3. Archive-lane semaphore (-a, default unlimited). A counting semaphore caps how many domains hit the archive tools (waybackurls/waymore/paramspider) simultaneously, while gau and urlfinder keep running at full -p. This is the cleanest way to prevent throttling in the first place: e.g. -p 20 -a 4 fans out to 20 domains but lets only 4 touch the archives at a time. The value is clamped to --parallel.

Tune the backoff base with -b (seconds).
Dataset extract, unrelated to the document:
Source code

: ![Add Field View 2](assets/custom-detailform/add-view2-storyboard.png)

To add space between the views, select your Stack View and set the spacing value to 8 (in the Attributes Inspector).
Set -q 0 to disable requeuing, or -a 0 for the old unlimited behavior.

Notes

• Default apex extraction and multi-part TLDs: apex extraction (the default) uses tldextract, which handles complex TLDs correctly (api.example.co.uk → example.co.uk). Falls back to a two-label split if tldextract is not installed. Use --exact / -x to bypass and scan the literal input.
• paramspider output: paramspider replaces parameter values with FUZZ placeholders (e.g., ?id=FUZZ). This is intentional — it surfaces parameter-bearing endpoints cleanly.
• waymore config: waymore returns significantly more results when configured with API keys for URLScan and VirusTotal. See waymore's README for setup.